Mortification Memoirs

My Twerps have had some type of chip implanted into the depths of their cerebellum that while in public cues random screaming, wailing, gnashing of teeth and acts of behavior like miniature seizing monkeys set afire with the lapping flames of Hell. This I have accepted as throwing candy at them seems to douse the flames. However, judgement is still flame retardant to my evil demise.

While at Target today, [because that is our home away from home. It has started to disturb them that I am napping in the bedding aisle and hosting get togethers in the wine section. I call it networking, they call Security.] we had a little flare up. We had just check out of line in which they ask if I would like to save $3.21 by applying for a Target Red Card. Are they fer-real? As in three dollars and twenty one cents. As in three hundred and twenty one pennies? I am saving that credit app for when I purchase something whose saving lead at least something that is gonna be able to buy momma a new pair of shoes. Can I get a witness?

Anyhoo, after checking out, Middle Twerps starts the flailing limb dance and bow-back cry while Baby Twerp chimes in with his flesh burning screams of death for they have-est not received a toyeth.

At this point and time, as I am wheeling them away from civilization, a young mother approaches me and says,

I am so glad to see other people's children act this way. It makes me feel less like a failure.

Well, ya know, anything to help you out. That is what we are here for. And then I wink at the Twerps like we are putting on this show just for her self esteem and all.

She then touches my forearm and says, It is just beneficial and encouraging to see this kind of behavior from such a seasoned mom

Uhm, blog again? Did she just call me seasoned? Like a home fry?

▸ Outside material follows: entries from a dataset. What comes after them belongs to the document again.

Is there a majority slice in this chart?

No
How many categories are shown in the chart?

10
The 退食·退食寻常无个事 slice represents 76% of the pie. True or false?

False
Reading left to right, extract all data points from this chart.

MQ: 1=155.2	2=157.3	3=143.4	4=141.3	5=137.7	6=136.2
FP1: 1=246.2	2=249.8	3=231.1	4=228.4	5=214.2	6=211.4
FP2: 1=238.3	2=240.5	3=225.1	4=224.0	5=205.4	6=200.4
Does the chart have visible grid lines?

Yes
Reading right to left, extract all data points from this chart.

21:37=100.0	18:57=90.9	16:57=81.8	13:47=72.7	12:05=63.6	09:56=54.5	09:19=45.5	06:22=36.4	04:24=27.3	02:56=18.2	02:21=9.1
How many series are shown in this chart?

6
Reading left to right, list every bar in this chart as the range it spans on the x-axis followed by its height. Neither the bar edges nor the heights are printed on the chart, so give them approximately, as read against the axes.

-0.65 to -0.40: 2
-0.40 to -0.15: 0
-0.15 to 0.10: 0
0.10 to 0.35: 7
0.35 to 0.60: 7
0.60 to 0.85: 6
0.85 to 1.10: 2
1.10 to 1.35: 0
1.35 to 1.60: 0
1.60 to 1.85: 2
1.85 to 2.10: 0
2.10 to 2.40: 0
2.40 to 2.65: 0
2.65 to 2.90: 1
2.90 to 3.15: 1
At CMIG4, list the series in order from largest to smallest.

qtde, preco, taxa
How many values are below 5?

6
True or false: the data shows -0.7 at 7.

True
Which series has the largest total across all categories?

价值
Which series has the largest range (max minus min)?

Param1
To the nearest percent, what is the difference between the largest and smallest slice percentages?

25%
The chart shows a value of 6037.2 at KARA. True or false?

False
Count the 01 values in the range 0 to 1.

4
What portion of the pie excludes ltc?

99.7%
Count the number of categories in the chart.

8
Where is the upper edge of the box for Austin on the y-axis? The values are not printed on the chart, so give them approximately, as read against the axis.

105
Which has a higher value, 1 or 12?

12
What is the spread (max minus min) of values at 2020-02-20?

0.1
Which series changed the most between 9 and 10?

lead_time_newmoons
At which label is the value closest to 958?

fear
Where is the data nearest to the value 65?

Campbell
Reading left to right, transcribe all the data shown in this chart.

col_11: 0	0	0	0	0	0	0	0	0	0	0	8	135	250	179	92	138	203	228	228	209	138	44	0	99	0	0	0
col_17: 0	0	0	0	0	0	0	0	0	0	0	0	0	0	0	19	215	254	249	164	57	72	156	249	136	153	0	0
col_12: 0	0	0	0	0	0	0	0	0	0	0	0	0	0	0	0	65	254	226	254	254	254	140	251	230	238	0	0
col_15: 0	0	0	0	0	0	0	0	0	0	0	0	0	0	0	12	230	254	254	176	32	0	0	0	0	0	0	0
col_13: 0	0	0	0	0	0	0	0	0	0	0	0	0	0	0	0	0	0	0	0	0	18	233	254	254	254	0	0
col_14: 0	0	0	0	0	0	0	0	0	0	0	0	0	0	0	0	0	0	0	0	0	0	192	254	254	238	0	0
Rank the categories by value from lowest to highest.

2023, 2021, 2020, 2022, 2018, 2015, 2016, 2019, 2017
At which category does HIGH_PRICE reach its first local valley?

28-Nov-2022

I am buying some olive oil and lemon rub to combat these untrue lies.


Chris said...

I'll take a seasoned fry over a plain old non-seasoned fry anyday.

About that Target Girl,
You know when you try to say something nice and it backfires? Later you wish you had never said anything because it came out all wrong. Yeah, it sounds like target girl probably has that.

About your Hater (haters?),
Everyone has one. I have a few. I just look at it this way, if they are so hateful in their little lives that in order to feel better they have to send me little hate messages every day then they obviously have more serious problems then I could ever help them with. I mean, really, could you just imagine how sad their lives are that they have nothing else better to do then read blogs and send hateful messages?

Hi! My name is Heidi! said...

She prob meant it as a compliment:)

Dreams of a Country Girl said...

i agree, she was actally a very sweet young girl and i really believe she meant it as a compliment...

i am just saying...seasoned meant old.

i weep.

Dana Jones said...

I'm guessing she is NOT invited to the next movie and wine night at your house?

.Wife.Mom.Friend. said...'re not old! I must have missed the hater on your blog! When did this happen? I could totally use some "networking" time at Target! You crack me up!

Marchelle said...

sister. i am tellin you she meant it from the bottom of her heart, because she speaks on my behalf. nevermore do i cringe when i hear screaming children in the store now that i have my own. its like sweet music.

and i'm sure by seasoned she meant "pro" cause you have 3 and all, cause if you are old, then i am old, and i'm telling you, i am NOT old. amen.